▸ **Tâche à réaliser**: Recopiez l'article sur la voiture électrique de « Alors que vient » à « son tournant climatique. », en renommant « voiture thermique » en « voiture à essence ».

La voiture électrique n’est pas la seule solution face au défi climatique
À l’heure de l’urgence climatique, le budget 2025 prévoit un demi-milliard d’euros en moins pour l’aide à l’électrification des véhicules. Pour le chercheur Aurélien Bigo, ce budget montre surtout l’inaction climatique du gouvernement en matière de transports, secteur le plus émetteur en France.
C’est un paradoxe qui résume à lui seul l’inaction politique du gouvernement en matière climatique. Le secteur des transports est le plus émetteur en France, représentant à lui seul un tiers des émissions nationales. Et notre retard en termes de politiques climatiques est tel que le Haut Conseil pour le climat estime que pour décarboner le pays, le rythme de réduction des émissions liées au transport doit tripler d’ici à 2030.
Mais après avoir fustigé « l’épée de Damoclès » de la « dette écologique » lors de son discours de politique générale début octobre, le premier ministre, Michel Barnier, a présenté un projet de loi de finances pour 2025 qui ampute d’un demi-milliard d’euros l’aide à l’électrification des véhicules.
Chercheur sur la transition énergétique des transports et associé à la chaire « Énergie et prospérité » à l’Institut Louis Bachelier, Aurélien Bigo revient pour Mediapart sur ce budget 2025 qui ne prend pas assez en considération l’urgence de se défaire de la voiture individuelle, responsable à elle seule de près d’un sixième de la contribution française au réchauffement global.
Alors que vient de se terminer le Mondial de l’auto, et que l’extrême droite a fait de la défense de la voiture thermique un marqueur politique, pour Aurélien Bigo, c’est tout un ensemble de politiques publiques de sobriété qu’il faut aussi déployer pour que le secteur automobile réalise son tournant climatique.
Mediapart : Le premier ministre Michel Barnier a parlé de « dette écologique » lors de sa déclaration de politique générale, mais dans le budget 2025, l’État veut moins aider la transition vers les voitures électriques. N’est-ce pas là une contradiction à l’heure de l’urgence climatique ?
Aurélien Bigo : L’exécutif veut réduire d’un demi-milliard d’euros l’aide à l’électrification des véhicules. C’est un rabotage d’un tiers du budget de 2024.
Certes, les ventes de véhicules électriques neufs vont globalement augmenter en 2025, notamment parce que leur prix diminue et que l’Union européenne (UE) a imposé aux constructeurs des normes d’émissions de CO2 à respecter pour les voitures neuves.
Mais c’est ici un choix gouvernemental purement budgétaire. Les aides à l’achat jouent un rôle très significatif dans la décarbonation du secteur. À titre d’illustration, l’an dernier, l’Allemagne a dû supprimer ses aides publiques à l’achat de voitures électriques et les ventes sur le marché allemand ont dégringolé. Autre exemple : le leasing social. Ce mécanisme mis en place début 2024 par le gouvernement a rencontré un vrai succès [ce programme a permis à plus de 50 000 ménages d’accéder à un véhicule électrique pour environ 100 euros par mois – ndlr]. L’apport initial était pris en charge par l’État jusqu’à 13 000 euros, ce qui est énorme.

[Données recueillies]
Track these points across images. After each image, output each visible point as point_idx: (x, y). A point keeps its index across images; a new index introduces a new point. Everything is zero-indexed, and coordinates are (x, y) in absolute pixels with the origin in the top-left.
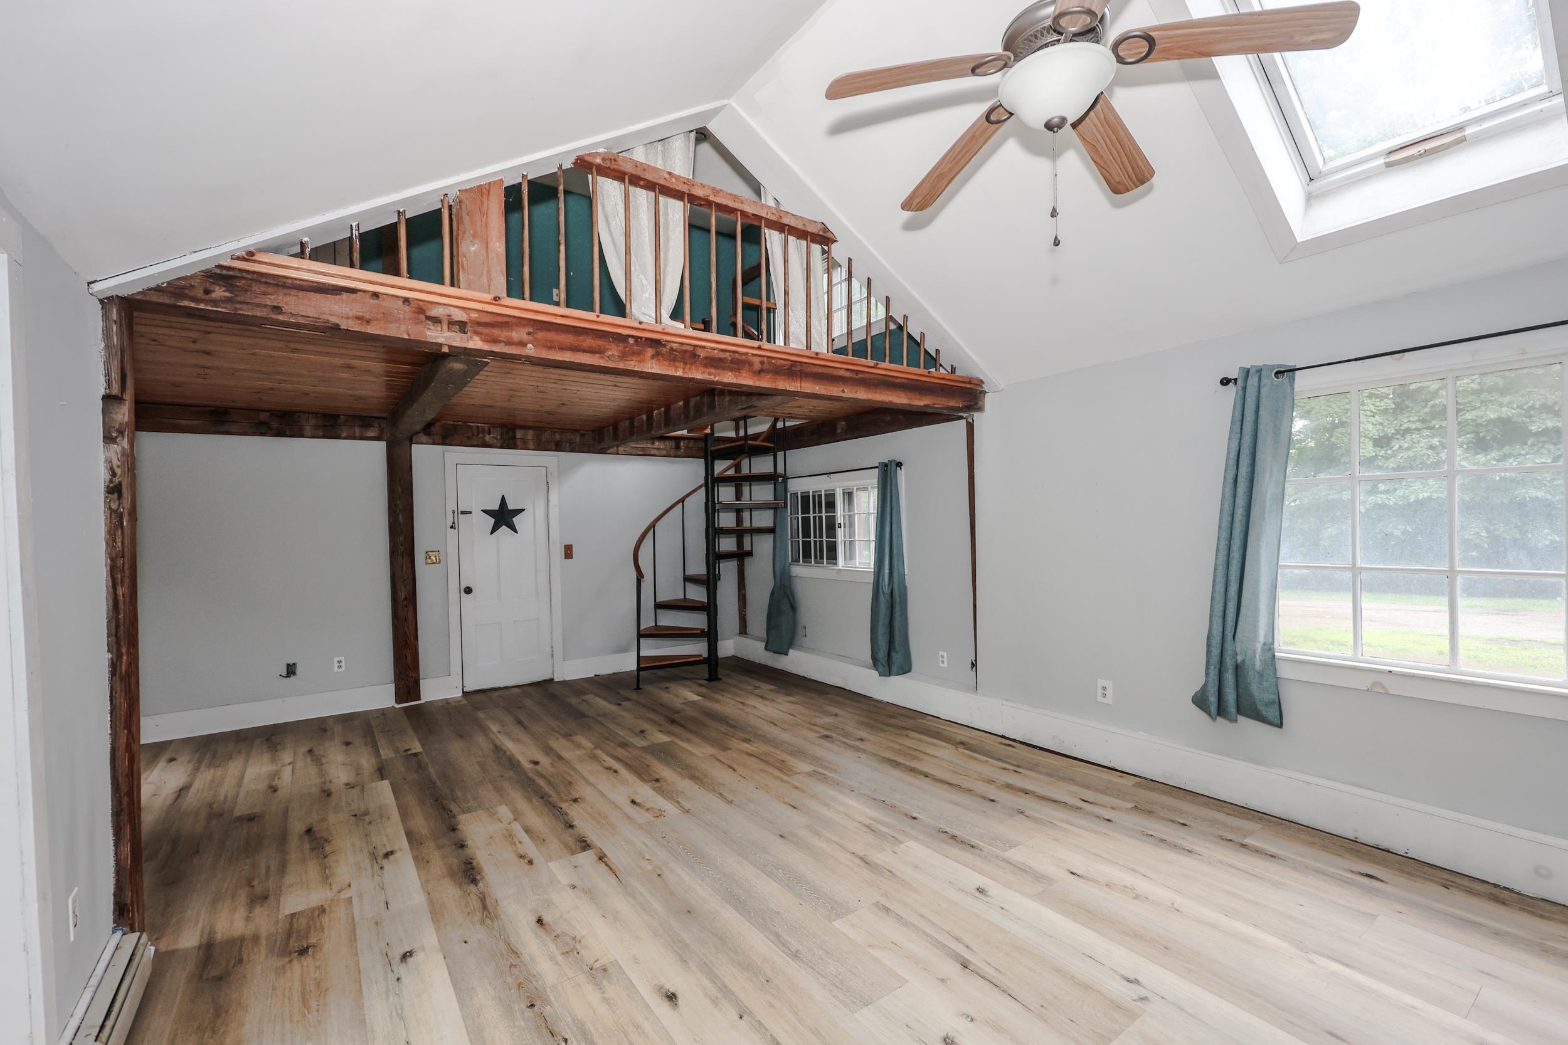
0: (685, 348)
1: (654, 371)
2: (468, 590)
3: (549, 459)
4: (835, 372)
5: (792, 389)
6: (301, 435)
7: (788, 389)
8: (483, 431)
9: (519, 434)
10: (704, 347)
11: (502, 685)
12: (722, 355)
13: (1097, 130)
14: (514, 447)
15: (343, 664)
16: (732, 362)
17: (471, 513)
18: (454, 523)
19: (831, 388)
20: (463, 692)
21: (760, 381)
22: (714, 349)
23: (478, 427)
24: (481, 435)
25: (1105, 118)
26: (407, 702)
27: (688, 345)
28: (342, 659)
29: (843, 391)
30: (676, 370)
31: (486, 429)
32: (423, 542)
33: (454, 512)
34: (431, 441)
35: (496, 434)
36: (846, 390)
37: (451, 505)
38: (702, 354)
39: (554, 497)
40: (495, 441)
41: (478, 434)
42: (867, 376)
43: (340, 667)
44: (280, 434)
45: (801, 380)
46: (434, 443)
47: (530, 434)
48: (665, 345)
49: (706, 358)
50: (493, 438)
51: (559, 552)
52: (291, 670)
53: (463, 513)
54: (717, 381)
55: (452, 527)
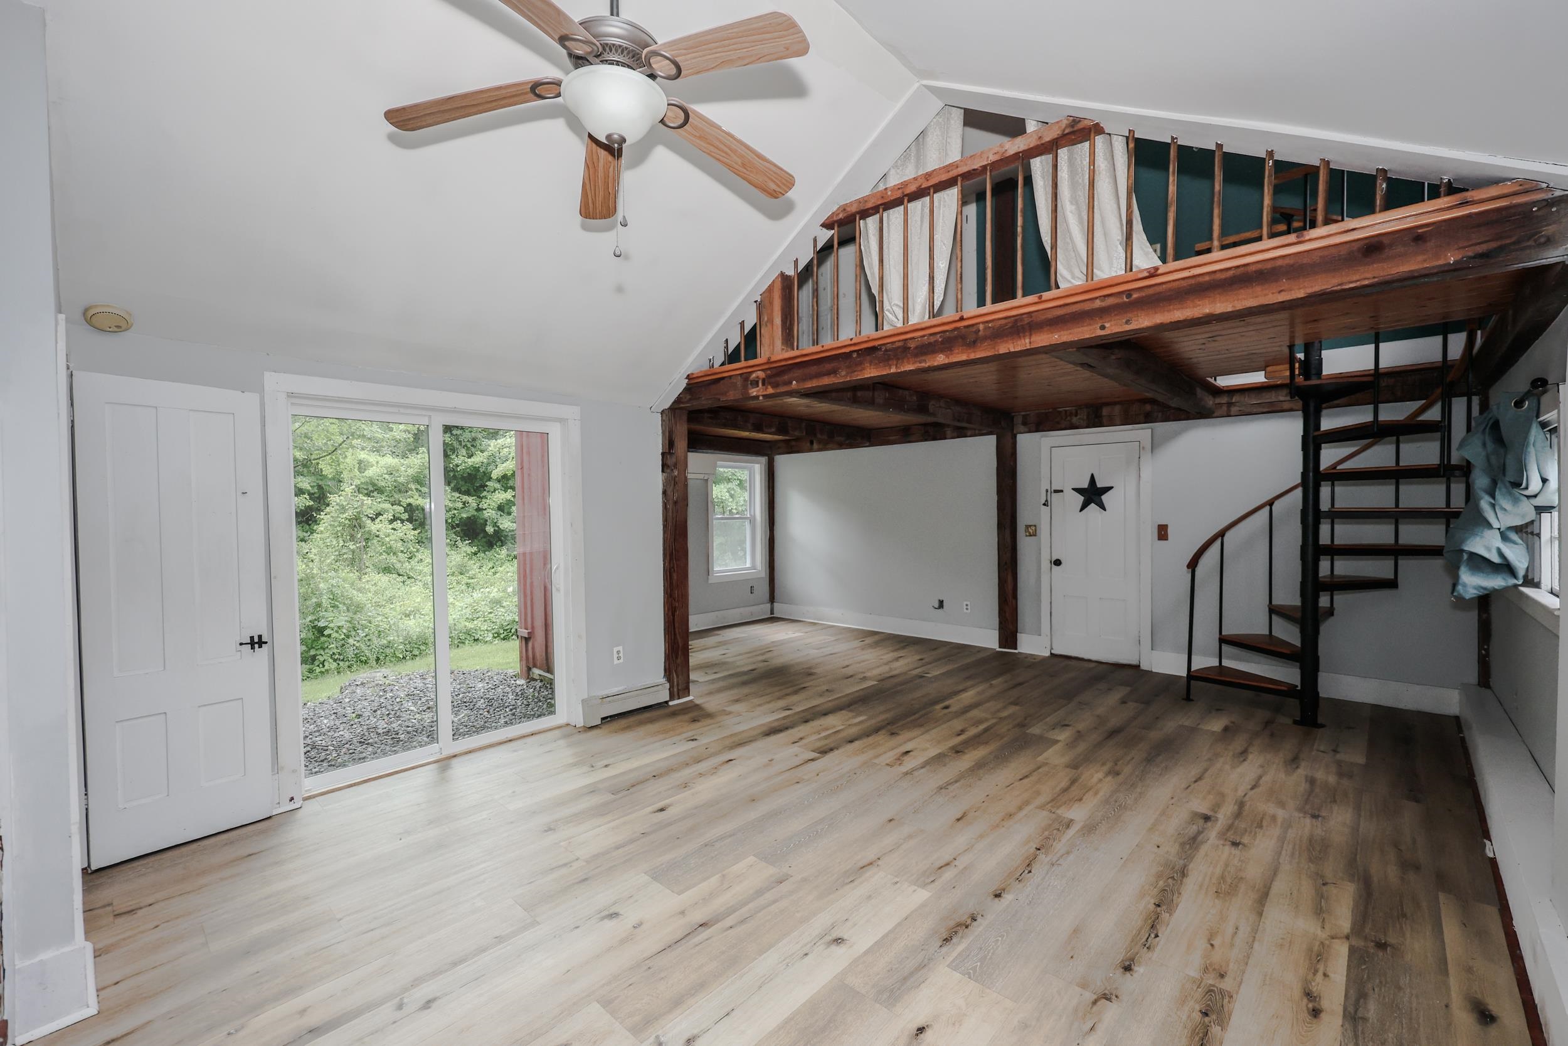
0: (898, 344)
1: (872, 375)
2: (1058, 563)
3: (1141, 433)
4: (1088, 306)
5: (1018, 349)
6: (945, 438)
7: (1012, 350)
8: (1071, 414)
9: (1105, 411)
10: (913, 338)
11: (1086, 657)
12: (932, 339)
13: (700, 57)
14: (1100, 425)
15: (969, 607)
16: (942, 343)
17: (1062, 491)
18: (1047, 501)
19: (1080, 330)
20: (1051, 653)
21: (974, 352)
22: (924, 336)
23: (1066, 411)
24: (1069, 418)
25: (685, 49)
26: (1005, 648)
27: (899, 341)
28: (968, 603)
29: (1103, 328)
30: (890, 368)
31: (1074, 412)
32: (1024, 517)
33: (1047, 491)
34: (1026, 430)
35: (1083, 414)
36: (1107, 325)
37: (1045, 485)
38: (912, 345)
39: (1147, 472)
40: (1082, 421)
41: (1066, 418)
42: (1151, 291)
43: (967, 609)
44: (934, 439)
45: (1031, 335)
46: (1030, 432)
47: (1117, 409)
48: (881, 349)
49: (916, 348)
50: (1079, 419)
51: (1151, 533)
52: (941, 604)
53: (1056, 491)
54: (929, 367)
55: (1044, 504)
---
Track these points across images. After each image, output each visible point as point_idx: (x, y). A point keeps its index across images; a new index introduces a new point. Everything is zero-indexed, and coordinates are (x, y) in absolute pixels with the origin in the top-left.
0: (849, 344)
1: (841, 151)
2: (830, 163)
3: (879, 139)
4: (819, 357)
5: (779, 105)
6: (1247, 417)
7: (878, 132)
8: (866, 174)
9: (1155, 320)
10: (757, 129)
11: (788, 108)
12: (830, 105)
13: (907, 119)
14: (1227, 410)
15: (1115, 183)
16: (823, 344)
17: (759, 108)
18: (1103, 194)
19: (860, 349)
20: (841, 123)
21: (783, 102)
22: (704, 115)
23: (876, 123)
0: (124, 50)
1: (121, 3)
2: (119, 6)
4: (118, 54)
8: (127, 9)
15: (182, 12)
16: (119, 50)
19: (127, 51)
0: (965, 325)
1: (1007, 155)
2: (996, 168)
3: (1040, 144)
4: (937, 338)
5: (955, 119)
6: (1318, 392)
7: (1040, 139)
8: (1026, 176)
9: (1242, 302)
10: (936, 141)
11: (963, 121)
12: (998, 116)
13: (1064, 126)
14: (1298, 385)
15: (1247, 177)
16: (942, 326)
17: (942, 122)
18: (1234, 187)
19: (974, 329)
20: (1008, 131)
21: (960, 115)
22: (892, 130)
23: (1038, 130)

▸ **Réponse écrite**:
Alors que vient de se terminer le Mondial de l’auto, et que l’extrême droite a fait de la défense de la voiture à essence un marqueur politique, pour Aurélien Bigo, c’est tout un ensemble de politiques publiques de sobriété qu’il faut aussi déployer pour que le secteur automobile réalise son tournant climatique.